(EXCERPTED PASSAGE)
+--

Didn’t you get the memo? Office Space is a hilarious look inside the cubicle domain, a world in which you have to laugh, or else you’ll go insane. Mike Judge’s vision of office life is easy to relate to and connect with, as it captures the tedium and listlessness to perfection. The story doesn’t revolve around office politics as much as one man’s attempt to avoid them, but make no mistake, the cubicle lifestyle is skewered without mercy in Office Space. Judge’s script is loaded with quotable lines, memorable characters, and laugh out loud moments. The lovable Milton, the jump to conclusions mat, two chicks at the same time, TPS reports, overexcited waiters, all of that and more make Office Space so much fun to watch. This Blu-ray disc offers no substantial new extras, but the enhanced visuals and soundtrack are enough to warrant an upgrade.
Video: How does it look?

+--

Limb landmark coordinates
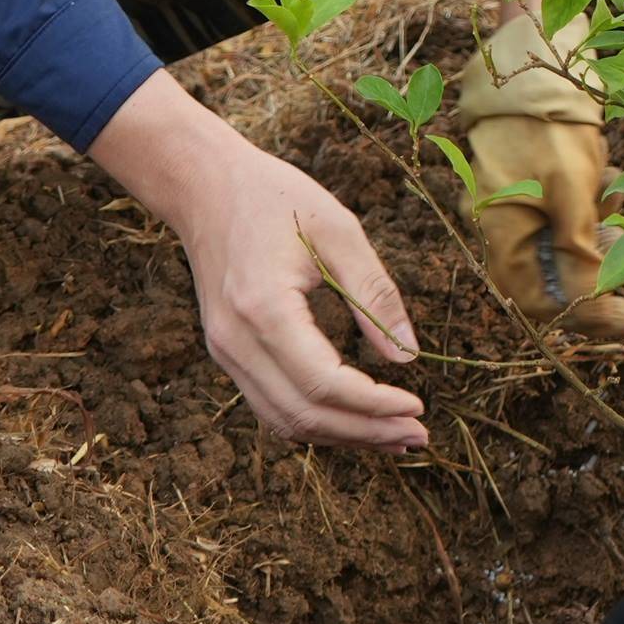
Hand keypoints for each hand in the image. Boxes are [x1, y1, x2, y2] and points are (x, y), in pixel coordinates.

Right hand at [88, 73, 426, 451]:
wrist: (206, 187)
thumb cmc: (276, 199)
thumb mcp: (338, 230)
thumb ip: (374, 294)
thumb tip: (408, 356)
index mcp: (264, 309)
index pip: (323, 383)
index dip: (373, 405)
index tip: (417, 405)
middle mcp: (236, 342)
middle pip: (304, 415)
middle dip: (365, 431)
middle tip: (417, 434)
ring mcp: (224, 353)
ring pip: (285, 421)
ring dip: (342, 436)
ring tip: (395, 436)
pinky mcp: (227, 353)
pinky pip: (272, 405)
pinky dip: (315, 421)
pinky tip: (354, 419)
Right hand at [457, 14, 623, 341]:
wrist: (532, 55)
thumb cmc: (549, 124)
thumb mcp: (574, 190)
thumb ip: (581, 249)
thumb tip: (600, 299)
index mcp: (499, 233)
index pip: (537, 302)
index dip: (587, 314)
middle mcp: (499, 223)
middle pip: (550, 276)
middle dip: (600, 271)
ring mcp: (512, 200)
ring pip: (560, 241)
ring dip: (599, 232)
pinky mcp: (528, 180)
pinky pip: (561, 210)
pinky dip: (591, 205)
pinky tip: (613, 179)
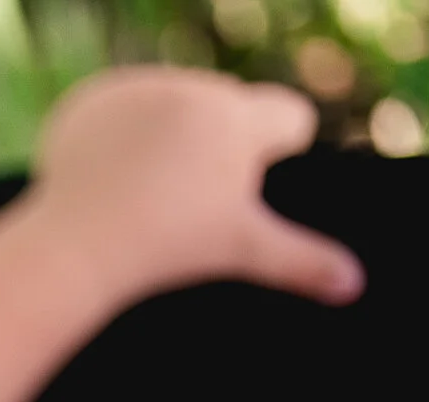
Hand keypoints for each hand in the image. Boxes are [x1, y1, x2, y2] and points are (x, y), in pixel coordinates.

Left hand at [24, 66, 363, 307]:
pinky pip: (116, 113)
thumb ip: (301, 261)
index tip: (251, 182)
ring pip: (171, 108)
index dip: (278, 151)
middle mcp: (193, 91)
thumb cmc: (164, 250)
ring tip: (144, 190)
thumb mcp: (240, 251)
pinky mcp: (91, 100)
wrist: (73, 246)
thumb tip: (355, 285)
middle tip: (187, 199)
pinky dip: (114, 140)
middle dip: (216, 146)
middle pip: (227, 110)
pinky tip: (104, 177)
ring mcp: (139, 90)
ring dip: (165, 137)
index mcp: (239, 118)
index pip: (288, 116)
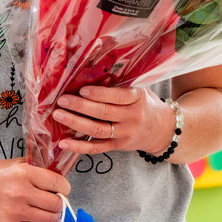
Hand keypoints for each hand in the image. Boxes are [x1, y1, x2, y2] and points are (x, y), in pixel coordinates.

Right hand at [0, 158, 69, 221]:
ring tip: (53, 213)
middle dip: (61, 203)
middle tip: (58, 202)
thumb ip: (37, 168)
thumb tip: (58, 175)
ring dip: (55, 217)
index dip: (65, 188)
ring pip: (49, 219)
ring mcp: (15, 211)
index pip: (58, 183)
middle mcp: (21, 192)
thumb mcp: (16, 163)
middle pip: (56, 204)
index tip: (63, 189)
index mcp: (25, 173)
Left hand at [52, 86, 174, 154]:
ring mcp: (125, 134)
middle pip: (104, 113)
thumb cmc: (145, 104)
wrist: (162, 130)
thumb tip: (91, 73)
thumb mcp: (140, 91)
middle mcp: (132, 118)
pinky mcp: (118, 146)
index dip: (99, 94)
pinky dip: (79, 147)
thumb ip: (121, 85)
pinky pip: (96, 148)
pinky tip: (63, 143)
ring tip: (59, 115)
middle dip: (80, 106)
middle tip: (62, 100)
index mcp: (138, 99)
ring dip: (75, 123)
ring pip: (97, 130)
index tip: (82, 89)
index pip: (118, 96)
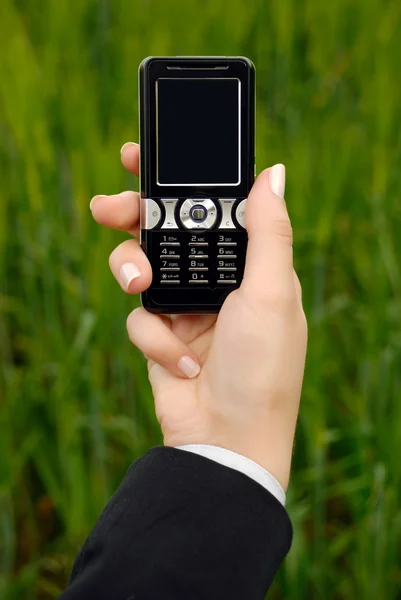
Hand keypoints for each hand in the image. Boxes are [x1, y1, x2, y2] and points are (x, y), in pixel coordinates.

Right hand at [90, 142, 306, 490]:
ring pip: (140, 266)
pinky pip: (139, 318)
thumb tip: (275, 172)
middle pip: (165, 231)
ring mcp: (186, 308)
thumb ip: (269, 230)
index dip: (177, 182)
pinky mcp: (161, 336)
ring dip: (132, 272)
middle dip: (134, 217)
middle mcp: (216, 281)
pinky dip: (155, 339)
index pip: (210, 208)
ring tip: (137, 284)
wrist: (227, 439)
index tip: (143, 158)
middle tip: (109, 207)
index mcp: (248, 264)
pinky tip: (181, 362)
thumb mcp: (272, 291)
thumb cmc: (262, 366)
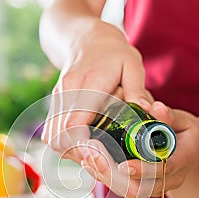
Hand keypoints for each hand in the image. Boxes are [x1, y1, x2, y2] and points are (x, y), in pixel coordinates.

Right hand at [41, 21, 153, 162]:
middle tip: (100, 161)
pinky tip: (82, 144)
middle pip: (59, 137)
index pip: (74, 125)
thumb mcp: (132, 63)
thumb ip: (137, 89)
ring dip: (69, 151)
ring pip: (51, 137)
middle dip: (76, 155)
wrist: (84, 36)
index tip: (99, 158)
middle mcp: (67, 92)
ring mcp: (58, 98)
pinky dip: (63, 143)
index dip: (83, 148)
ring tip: (93, 155)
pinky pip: (51, 130)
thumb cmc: (112, 51)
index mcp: (88, 85)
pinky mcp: (55, 102)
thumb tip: (146, 110)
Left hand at [80, 102, 198, 197]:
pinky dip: (109, 179)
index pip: (162, 170)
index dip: (142, 170)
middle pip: (140, 189)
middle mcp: (170, 180)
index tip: (122, 165)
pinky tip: (93, 164)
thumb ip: (168, 115)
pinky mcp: (147, 188)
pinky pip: (127, 189)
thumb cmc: (187, 130)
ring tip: (88, 160)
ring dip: (107, 179)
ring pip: (130, 192)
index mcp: (182, 161)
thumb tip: (152, 106)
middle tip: (93, 159)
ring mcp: (159, 187)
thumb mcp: (182, 119)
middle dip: (114, 178)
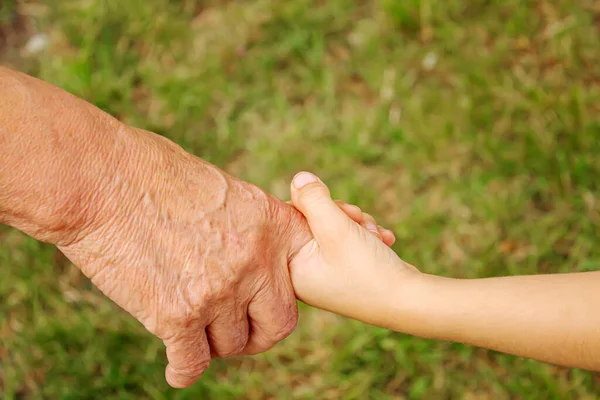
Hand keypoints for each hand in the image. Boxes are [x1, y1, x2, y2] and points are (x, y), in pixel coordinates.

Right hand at [57, 127, 311, 387]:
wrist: (101, 178)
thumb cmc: (156, 173)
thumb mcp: (225, 190)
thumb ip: (251, 230)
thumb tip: (261, 262)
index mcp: (273, 224)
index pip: (303, 278)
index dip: (283, 295)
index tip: (264, 300)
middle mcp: (256, 261)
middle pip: (279, 324)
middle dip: (258, 335)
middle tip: (236, 332)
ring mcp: (220, 291)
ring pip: (232, 345)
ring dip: (214, 343)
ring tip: (195, 331)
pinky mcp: (178, 316)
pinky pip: (192, 364)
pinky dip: (184, 370)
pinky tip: (177, 367)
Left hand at [288, 172, 419, 322]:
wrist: (409, 301)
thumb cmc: (367, 269)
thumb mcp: (336, 227)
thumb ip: (313, 199)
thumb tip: (298, 178)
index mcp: (292, 269)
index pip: (288, 221)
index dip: (313, 206)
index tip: (337, 210)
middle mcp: (304, 275)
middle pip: (313, 222)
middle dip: (342, 215)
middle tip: (359, 220)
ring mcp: (325, 275)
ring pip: (335, 228)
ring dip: (358, 223)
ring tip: (375, 234)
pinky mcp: (345, 272)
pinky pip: (348, 241)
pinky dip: (366, 236)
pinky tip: (383, 240)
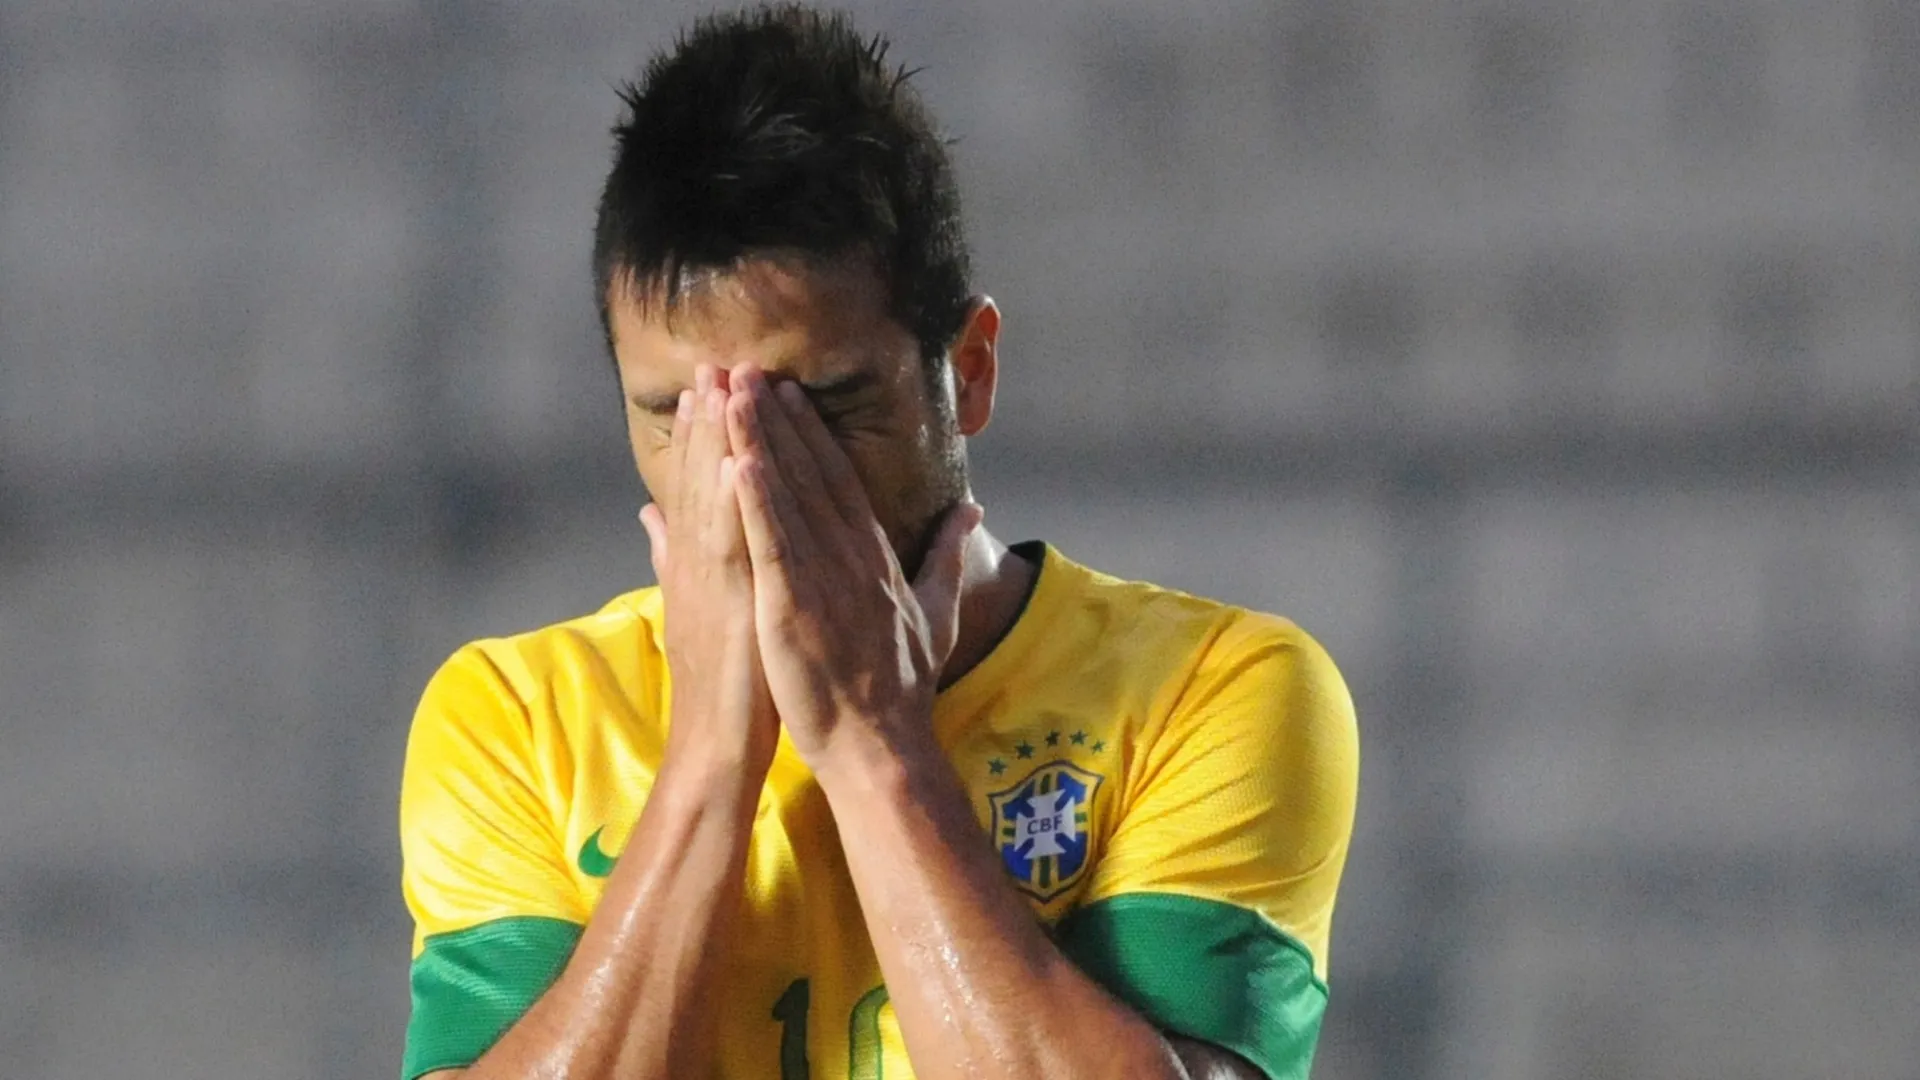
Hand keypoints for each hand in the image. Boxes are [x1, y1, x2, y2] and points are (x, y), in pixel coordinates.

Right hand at [638, 365, 779, 787]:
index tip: (708, 383)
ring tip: (718, 390)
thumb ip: (673, 558)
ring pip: (708, 502)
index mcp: (697, 565)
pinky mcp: (729, 609)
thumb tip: (650, 513)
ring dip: (712, 446)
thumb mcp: (694, 611)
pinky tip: (733, 463)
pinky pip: (729, 548)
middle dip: (706, 422)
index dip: (701, 436)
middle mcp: (697, 566)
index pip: (698, 488)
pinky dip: (728, 505)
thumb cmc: (720, 685)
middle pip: (699, 482)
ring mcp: (710, 586)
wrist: (715, 747)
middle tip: (712, 362)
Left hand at [720, 365, 982, 771]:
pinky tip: (737, 461)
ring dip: (759, 442)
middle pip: (810, 473)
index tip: (787, 393)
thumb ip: (946, 554)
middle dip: (778, 419)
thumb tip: (974, 508)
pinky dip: (755, 501)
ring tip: (733, 393)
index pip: (839, 478)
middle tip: (749, 369)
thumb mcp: (936, 610)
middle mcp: (850, 556)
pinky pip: (772, 544)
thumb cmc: (903, 685)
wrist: (883, 743)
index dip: (810, 432)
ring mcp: (822, 579)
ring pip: (786, 497)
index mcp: (873, 554)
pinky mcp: (794, 607)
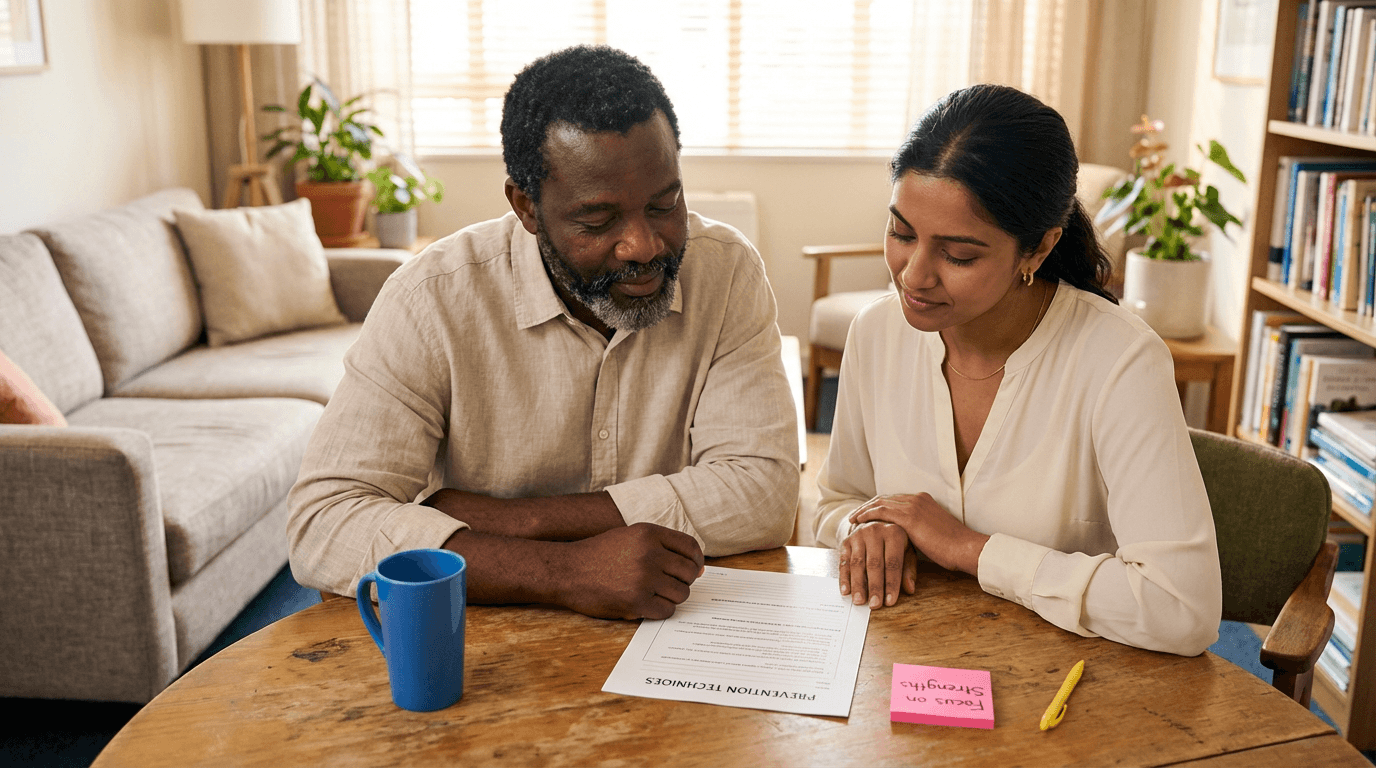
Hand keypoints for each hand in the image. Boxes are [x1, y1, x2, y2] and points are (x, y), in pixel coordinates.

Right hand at [556, 523, 704, 619]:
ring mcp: (643, 579)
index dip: (696, 560)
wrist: (567, 570)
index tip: (693, 569)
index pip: (691, 547)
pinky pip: (667, 610)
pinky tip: (647, 604)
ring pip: (681, 593)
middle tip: (668, 584)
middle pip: (689, 573)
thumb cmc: (599, 554)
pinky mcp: (636, 602)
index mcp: (649, 534)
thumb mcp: (630, 537)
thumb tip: (700, 568)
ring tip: (655, 594)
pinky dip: (661, 610)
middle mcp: (649, 554)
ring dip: (672, 597)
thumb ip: (663, 547)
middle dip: (683, 581)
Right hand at [839, 520, 916, 608]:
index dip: (891, 583)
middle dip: (874, 586)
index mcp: (894, 533)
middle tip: (874, 605)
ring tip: (859, 601)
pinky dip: (844, 578)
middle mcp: (875, 531)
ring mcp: (858, 535)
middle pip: (874, 564)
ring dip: (857, 584)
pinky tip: (846, 591)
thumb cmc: (893, 541)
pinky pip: (844, 562)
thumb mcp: (907, 550)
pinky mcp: (846, 541)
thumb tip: (909, 589)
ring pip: (857, 564)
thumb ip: (908, 569)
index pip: (893, 562)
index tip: (890, 601)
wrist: (872, 521)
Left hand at [847, 493, 988, 574]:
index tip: (867, 513)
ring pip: (880, 503)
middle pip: (885, 498)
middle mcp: (917, 498)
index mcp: (924, 500)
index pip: (894, 499)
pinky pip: (881, 512)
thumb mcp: (934, 532)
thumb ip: (920, 529)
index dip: (879, 505)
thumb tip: (909, 537)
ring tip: (852, 519)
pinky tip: (858, 521)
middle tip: (855, 515)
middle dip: (868, 506)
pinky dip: (867, 515)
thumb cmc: (953, 547)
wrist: (965, 548)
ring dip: (864, 510)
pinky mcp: (909, 517)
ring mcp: (913, 506)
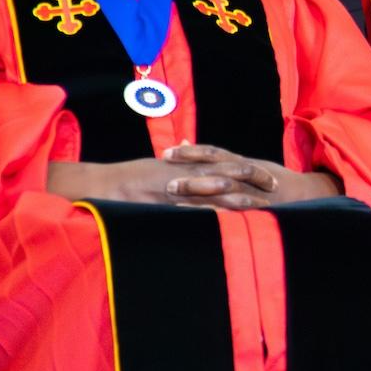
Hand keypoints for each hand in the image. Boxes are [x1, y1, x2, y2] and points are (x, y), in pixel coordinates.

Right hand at [47, 148, 342, 209]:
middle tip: (275, 184)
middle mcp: (180, 172)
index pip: (222, 162)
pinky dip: (206, 215)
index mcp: (181, 164)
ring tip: (261, 204)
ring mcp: (171, 189)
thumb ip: (175, 160)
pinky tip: (225, 223)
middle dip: (250, 178)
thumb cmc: (123, 178)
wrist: (94, 186)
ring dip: (235, 198)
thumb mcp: (153, 165)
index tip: (268, 173)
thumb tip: (189, 148)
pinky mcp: (160, 205)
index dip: (246, 168)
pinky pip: (187, 211)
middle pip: (223, 172)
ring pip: (210, 191)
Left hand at [158, 144, 341, 208]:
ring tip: (179, 205)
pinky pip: (239, 213)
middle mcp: (249, 175)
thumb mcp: (245, 163)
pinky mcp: (262, 209)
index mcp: (242, 162)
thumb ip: (215, 157)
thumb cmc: (271, 178)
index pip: (213, 153)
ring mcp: (256, 193)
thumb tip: (183, 142)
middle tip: (166, 182)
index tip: (166, 153)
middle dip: (192, 178)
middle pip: (217, 173)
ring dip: (203, 199)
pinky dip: (222, 215)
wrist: (308, 193)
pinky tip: (204, 221)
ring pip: (227, 193)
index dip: (190, 153)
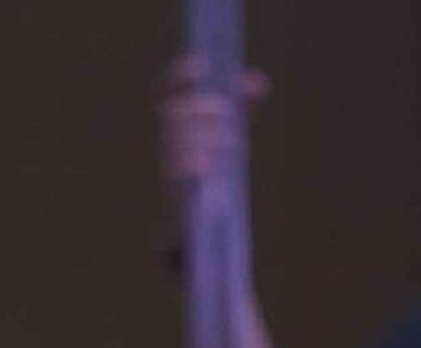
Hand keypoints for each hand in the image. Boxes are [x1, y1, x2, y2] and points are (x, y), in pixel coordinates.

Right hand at [159, 58, 269, 183]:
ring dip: (202, 135)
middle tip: (224, 110)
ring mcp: (163, 159)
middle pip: (172, 113)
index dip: (179, 75)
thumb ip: (244, 103)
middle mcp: (161, 134)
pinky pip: (174, 171)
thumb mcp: (232, 125)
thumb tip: (259, 81)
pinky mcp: (168, 185)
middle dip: (199, 107)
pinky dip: (192, 164)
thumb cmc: (215, 157)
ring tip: (228, 139)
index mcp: (172, 115)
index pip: (165, 88)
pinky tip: (209, 166)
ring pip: (175, 140)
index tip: (201, 68)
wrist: (203, 205)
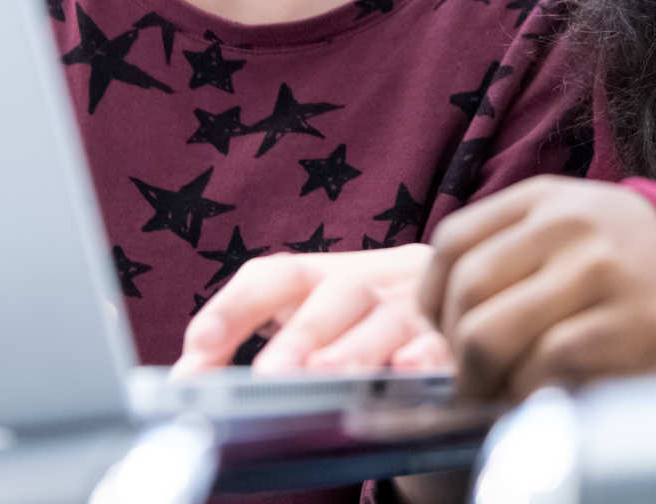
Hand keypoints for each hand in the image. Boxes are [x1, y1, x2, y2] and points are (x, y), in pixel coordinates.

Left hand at [173, 244, 450, 375]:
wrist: (469, 298)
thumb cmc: (369, 327)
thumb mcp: (315, 323)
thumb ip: (253, 341)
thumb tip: (186, 381)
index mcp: (328, 276)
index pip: (276, 275)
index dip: (234, 308)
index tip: (196, 352)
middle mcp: (374, 282)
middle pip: (337, 294)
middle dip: (302, 335)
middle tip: (271, 376)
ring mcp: (419, 307)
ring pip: (388, 319)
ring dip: (356, 350)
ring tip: (330, 378)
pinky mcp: (459, 338)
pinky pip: (446, 344)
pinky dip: (428, 358)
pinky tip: (411, 372)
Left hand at [418, 177, 655, 400]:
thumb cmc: (626, 257)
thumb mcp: (568, 223)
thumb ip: (507, 247)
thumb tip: (436, 312)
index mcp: (545, 199)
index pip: (452, 242)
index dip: (433, 297)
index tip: (444, 328)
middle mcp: (569, 227)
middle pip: (467, 293)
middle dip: (456, 348)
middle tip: (471, 376)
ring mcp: (599, 275)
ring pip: (493, 335)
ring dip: (485, 379)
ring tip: (500, 391)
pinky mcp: (626, 328)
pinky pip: (543, 368)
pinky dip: (529, 392)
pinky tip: (545, 394)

+--

(PROMPT 1)
Reproduce the text of the Office Space review verbatim, from "Didn’t you get" to "warrant an upgrade.", inclusive.
(PROMPT 2)
According to the Office Space review, what makes the Blu-ray disc worth an upgrade?

(ANSWER 1)
Didn’t you get the memo? Office Space is a hilarious look inside the cubicle domain, a world in which you have to laugh, or else you’ll go insane. Mike Judge’s vision of office life is easy to relate to and connect with, as it captures the tedium and listlessness to perfection. The story doesn’t revolve around office politics as much as one man’s attempt to avoid them, but make no mistake, the cubicle lifestyle is skewered without mercy in Office Space. Judge’s script is loaded with quotable lines, memorable characters, and laugh out loud moments. The lovable Milton, the jump to conclusions mat, two chicks at the same time, TPS reports, overexcited waiters, all of that and more make Office Space so much fun to watch. This Blu-ray disc offers no substantial new extras, but the enhanced visuals and soundtrack are enough to warrant an upgrade.

(ANSWER 2)
Its enhanced visuals and soundtrack.